The fact that the Board reached behind the reopening effort to examine the sufficiency of the original claims, i.e., well-groundedness, has a new significance in light of a recent decision of the United States Court of Appeals for the Federal Circuit. Barnett v. Brown, 83 F.3d 1380 (Fed.Cir. 1996). That decision teaches that the Board must preliminarily decide that new and material evidence has been presented in a case it has previously adjudicated, before addressing the merits of the claim. Barnett, 83 F.3d at 1384. This is a mandatory jurisdictional requirement. 38 U.S.C. § 5108. Moreover, once the Board finds that no such evidence has been offered, that is where the analysis must end. Barnett v. Brown, 8 Vet.App. 1, 4 (1995), aff'd 83 F.3d 1380. The Board’s review of the evidence of record is necessary to determine whether new and material evidence has been submitted, but a “review [of] the former disposition of the claim” (§ 5108, supra) by the Board is beyond its jurisdiction. Barnett, 83 F.3d at 1384 (holding “that the Board does not have jurisdiction to consider a claim which it previously adjudicated unless new and material evidence is presented”); see also McGinnis v. Brown, 4 Vet.App. 239, 244 (1993) (Board reopening is unlawful when new and material evidence has not been submitted).

In the present ease, the Board did not err in concluding that no new and material evidence had been submitted. Further analysis, beyond the evaluation of whether the evidence submitted in the effort to reopen is new and material, is neither required, nor permitted. Barnett, 83 F.3d at 1384. Accordingly, that part of the Board’s ruling pertaining to whether the appellant’s original claims were well grounded, is a legal nullity.

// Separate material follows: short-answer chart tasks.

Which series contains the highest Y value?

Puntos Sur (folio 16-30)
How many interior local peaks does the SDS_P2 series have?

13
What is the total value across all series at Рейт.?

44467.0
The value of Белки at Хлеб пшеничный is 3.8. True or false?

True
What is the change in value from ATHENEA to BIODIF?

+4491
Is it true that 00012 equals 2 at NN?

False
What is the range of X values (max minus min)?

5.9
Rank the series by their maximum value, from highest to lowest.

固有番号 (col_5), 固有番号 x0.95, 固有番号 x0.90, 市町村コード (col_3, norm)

Finally, we hold that there was no failure in VA’s statutory duty to inform the appellant of information or evidence necessary to complete his application for VA benefits. 38 U.S.C. § 5103(a) (“If a claimant’s application for benefits under the laws administered by the Secretary is incomplete, the Secretary shall notify the claimant of the evidence necessary to complete the application”); see Graves, 8 Vet.App. at 525 (holding the duty to notify applicable under certain circumstances to proceedings to reopen previously disallowed claims). In Graves, remand was necessary because VA was on notice of evidence which might have proven to be new and material. Here, the appellant told the RO in April 1992 that he had been treated for a heart condition at “Tinely [sic] Park and Elgin Mental Health by Dr. Nicole and [for his] throat at Manteno.” R. at 248. It does not appear from a review of the record that these records were obtained by the RO. But the appellant’s statement that he had received treatment at. two particular places, at some point in time, makes no suggestion that his treatment there resulted in any competent evidence to reopen. Therefore, VA did not have a duty to inform him that those treatment records were necessary to complete his application, and remand is not required.

III. CONCLUSION

Accordingly, the Board’s decision denying reopening of the appellant’s claims is AFFIRMED.